Carl Maria von Weber : Le Freischütz

Carl Maria von Weber : Le Freischütz

Dossier : Arts, lettres et sciencesMagazine N°754 Avril 2020
Par Marc DARMON (83)

FreichutzAdrian Eröd, Albert Doh­men, Orchestre de la Staats­ka­pelle de Dresde, Chris­tian Thielemann

Un Blu-ray CMAJOR 733204

C’est le chaî­non man­quant ! L’opéra qui fait le lien entre les opé­ras alle­mands de Mozart et Bee­tho­ven et ceux de Wag­ner. C’est l’opéra qui est cité dans tous les livres d’histoire de la musique, et men­tion­né par tous les musi­co­logues, mais qui n’est pour­tant pas sou­vent joué, ni enre­gis­tré en dehors de l’Allemagne. Grâce à cette très belle pro­duc­tion, nous pou­vons enfin juger, dans de bonnes conditions.

Effec­ti­ve­ment la proxi­mi­té sty­lis­tique avec le Fide­lio de Bee­tho­ven (1805, son seul opé­ra) est frap­pante (réci­ta­tifs par­lés, airs, ensembles, et même orches­tra­tion), mais recon­nais­sons qu’avec Le Frei­schütz, en 1821, on a clai­re­ment chan­gé de siècle.

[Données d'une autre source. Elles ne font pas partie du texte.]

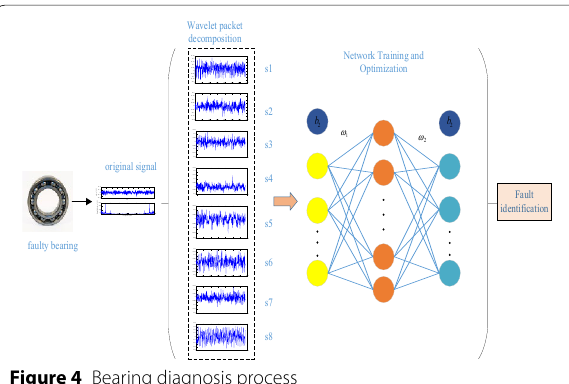
Figure 3 Neural network diagnosis flow chart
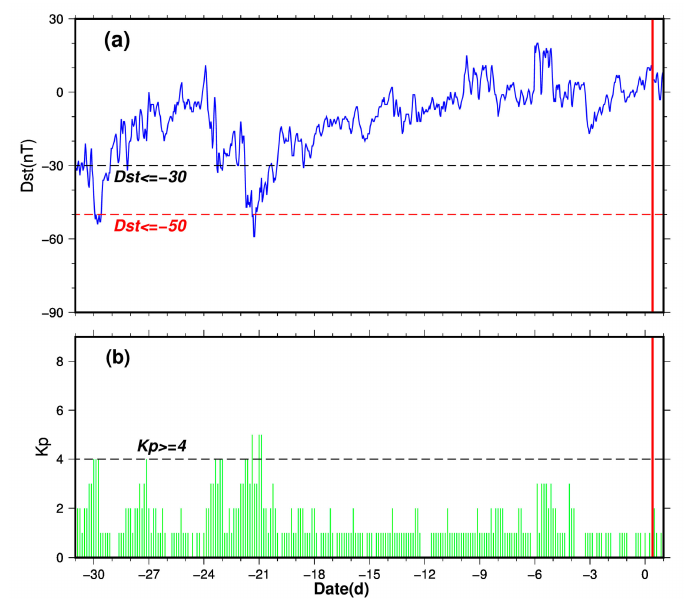
Figure 2. Geomagnetic environment variations in one month preceding to Lushan earthquake: ( a ) ring current index (Dst), and ( b ) the geomagnetic planetary (Kp)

Les thèmes sont désor­mais ceux du roman­tisme (sur­na­tu­rel, amour mau­dit et impos­sible, âme ven­due…). L’ouverture anti­cipe les thèmes des airs et ensembles mar­quants, tout en défi­nis­sant l’ambiance de l’opéra, exac­te­ment comme pour Le Vais­seau fan­tôme, pre­mier des grands opé­ras de Wag­ner, pos­té­rieur de vingt ans.

Weber était le cou­sin ger­main de l’épouse de Mozart, Constance, et des chan­teuses Aloy­sia et Jose­pha Weber pour qui Mozart a com­po­sé (Jose­pha a créé La Reine de la Nuit). Ses œuvres de jeu­nesses (conseillons prin­ci­pa­le­ment deux sym­pho­nies, deux concer­tos pour cla­ri­nette, un quin­tette avec cla­ri­nette) sont dans la pure tra­di­tion bee­tho­ve­nienne. Puis avec ses pre­miers grands opé­ras (Le Frei­schütz, Obe­ron, Euryanthe), Weber devient un des pre­miers romantiques.

La pro­duc­tion don­née à Dresde en 2015 est très clas­sique, repré­sen­tant bien l’ambiance fan­tas­tique des brumes ger­ma­niques que le livret et la musique exigent, même si elle trans­pose une action du milieu du XVIIe siècle à l’après-guerre. La fameuse scène de la Gorge aux loups est de ce point de vue par­faite. Thie­le­mann, un des plus grands chefs actuels, un chef qui arrive à conju­guer moder­ni­té et grande tra­di­tion, est l’artisan de ce beau tra­vail d’équipe. Il dirige aujourd’hui, dans la salle qui a déjà vu 1 500 repré­sen­ta­tions du Frei­schütz, la Staats­ka­pelle de Dresde, le plus vieil orchestre du monde (1548 !), et l’un des plus beaux orchestres d’Europe avec Ber­lin, Vienne, Amster­dam et Leip­zig. Cela fait de lui l’héritier de Weber qui diri­geait cette Staats­ka­pelle au moment où il com­po­sait Le Frei­schütz, et qui créa même il y a deux cents ans le Chœur de la Staats­ka­pelle de Dresde, que nous enten­dons dans cette production. 

Mah­ler ado­rait Weber, il a même ter­mi­né l’opéra enta­mé juste après Le Frei­schütz mais que Weber avait lais­sé inache­vé, Die drei Pin­tos, en 1888. Espé­rons que les pro­duc­tions comme celles repro­duites ici per­met­tront de réha­bi­li­ter un des pre­miers romantiques.